● **EXCERTO DA FONTE**
▼▼▼
Kambale diz que se sente abandonado e pede que o Governo restabeleça a paz.

Safi Kasembe, outro deslocado interno, disse à agência noticiosa AFP que o Governo instalou armamento de artilharia no campo de deslocados, o que coloca as suas vidas em perigo.

“Estou aqui por causa da guerra. Fugimos das nossas aldeias e agora refugiamo-nos neste campo de deslocados, mas infelizmente, mesmo aqui, somos atingidos por bombas das posições rebeldes”, lamenta.

Leste da RDC tornou-se "inabitável"

Entretanto, numa cerimónia de homenagem às vítimas do bombardeamento, membros de vários movimentos de cidadãos denunciaram o recrudescimento da violência no leste da RDC e apelaram à justiça para as vítimas dos bombardeamentos dos campos de deslocados da semana passada.

Grupo M23 terá retaliado bombardeamos das forças governamentais da República Democrática do CongoFoto: Moses Sawasawa/AP/picture alliance

“As pessoas que fugiram da guerra, as pessoas que hoje se encontram em campos de deslocados, onde deveriam encontrar refúgio e segurança”, disse Christophe Muyisa, membro do Filimbi, um movimento político congolês que procura aumentar a participação dos jovens.
▲▲▲
● **AS SUAS TAREFAS**
1. Indique se cada afirmação concorda com o excerto sobre os deslocados no leste da RDC, respondendo sim ou não e citando as palavras do excerto que o decidem: (a) Safi Kasembe prestou declarações à agência AFP. (b) Segundo Safi Kasembe, as bombas que atingem o campo de deslocados vêm das posições governamentais. (c) Christophe Muyisa pertence ao Filimbi.
2. Continue o excerto sobre os deslocados no leste da RDC, começando logo após a última frase apresentada.

● **Entradas de dados recolhidos**
▼▼▼
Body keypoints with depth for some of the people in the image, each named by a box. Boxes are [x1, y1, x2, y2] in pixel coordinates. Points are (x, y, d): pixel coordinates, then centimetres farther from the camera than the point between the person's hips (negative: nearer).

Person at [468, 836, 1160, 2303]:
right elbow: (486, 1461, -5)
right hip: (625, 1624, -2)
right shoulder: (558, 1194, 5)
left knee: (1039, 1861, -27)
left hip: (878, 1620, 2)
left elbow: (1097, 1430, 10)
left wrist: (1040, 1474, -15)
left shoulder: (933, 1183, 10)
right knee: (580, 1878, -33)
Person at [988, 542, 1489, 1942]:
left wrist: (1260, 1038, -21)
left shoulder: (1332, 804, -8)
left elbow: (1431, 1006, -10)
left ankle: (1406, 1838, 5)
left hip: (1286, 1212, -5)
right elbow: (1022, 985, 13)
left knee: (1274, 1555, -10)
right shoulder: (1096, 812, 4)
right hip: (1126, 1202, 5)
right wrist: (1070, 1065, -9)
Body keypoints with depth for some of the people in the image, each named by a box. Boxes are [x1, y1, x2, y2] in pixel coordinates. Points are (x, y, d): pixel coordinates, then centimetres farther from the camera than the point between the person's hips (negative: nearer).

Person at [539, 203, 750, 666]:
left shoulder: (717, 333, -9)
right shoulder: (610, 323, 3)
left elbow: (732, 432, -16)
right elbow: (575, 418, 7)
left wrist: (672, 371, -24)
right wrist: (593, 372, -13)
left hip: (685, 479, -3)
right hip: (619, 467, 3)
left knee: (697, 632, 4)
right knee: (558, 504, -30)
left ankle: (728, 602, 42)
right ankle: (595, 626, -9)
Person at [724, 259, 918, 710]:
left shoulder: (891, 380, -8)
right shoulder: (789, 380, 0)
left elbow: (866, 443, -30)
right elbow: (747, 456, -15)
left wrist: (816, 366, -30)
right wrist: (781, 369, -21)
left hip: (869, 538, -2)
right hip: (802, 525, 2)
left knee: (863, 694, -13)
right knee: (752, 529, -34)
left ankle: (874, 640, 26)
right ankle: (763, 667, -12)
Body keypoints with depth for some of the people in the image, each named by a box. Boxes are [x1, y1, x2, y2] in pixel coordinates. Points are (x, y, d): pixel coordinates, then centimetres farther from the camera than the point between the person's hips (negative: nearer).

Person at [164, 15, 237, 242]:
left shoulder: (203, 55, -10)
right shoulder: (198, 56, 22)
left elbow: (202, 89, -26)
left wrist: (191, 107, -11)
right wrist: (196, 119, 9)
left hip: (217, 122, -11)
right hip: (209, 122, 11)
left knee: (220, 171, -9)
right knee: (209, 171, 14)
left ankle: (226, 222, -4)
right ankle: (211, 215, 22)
▲▲▲
● **RESPOSTAS**
1.
(a) Sim: "disse à agência noticiosa AFP".
(b) Não: "somos atingidos por bombas das posições rebeldes".
(c) Sim: "membro do Filimbi".

2.
“Eles não precisam de ajuda ou assistência. Precisam de paz e segurança para regressar às suas casas. Por isso, toda a ajuda atual, que é uma hipocrisia por parte da comunidade internacional, pedimos ao Governo que não dê importância", acrescentou Muyisa.

Josue Wallay, ativista da Fight for Change, um movimento da sociedade civil que defende a justiça social, afirma que o leste do país se tornou inabitável.

“As pessoas que fugiram das suas aldeias e procuraram refúgio estão infelizmente a morrer de fome e a ser infligidas com mais uma morte atroz, bombardeadas e mortas”, disse Wallay.

EUA exigem responsabilidade

Os EUA condenaram o ataque e apelaram ao Ruanda para que punisse as forças por detrás do mesmo, não recuando nas acusações de que Kigali se está a intrometer nos assuntos do país vizinho.

Questionado sobre se os EUA mantinham a sua reivindicação, o porta-voz do Departamento de Estado norte-americano, Matthew Miller, sublinhou: “absolutamente”.

“O governo do Ruanda deve investigar este ato hediondo e responsabilizar todos os culpados. E nós deixámos isso claro para eles”. 

"O governo do Ruanda deve investigar este ato hediondo e responsabilizar todos os culpados. E nós deixámos isso claro para eles", Matthew MillerFoto: Nathan Howard/AP/picture alliance

Ruanda nega envolvimento

O porta-voz do governo ruandês, Yolande Makolo, respondeu que a acusação dos EUA era “ridícula”. Na rede social X escreveu que o Ruanda tinha um “exército profissional” que “nunca atacaria” um campo para pessoas deslocadas. "Para este tipo de atrocidade, basta olhar para as FDLR e o Wazalendo, apoiados pelas FARDC”, acrescentou.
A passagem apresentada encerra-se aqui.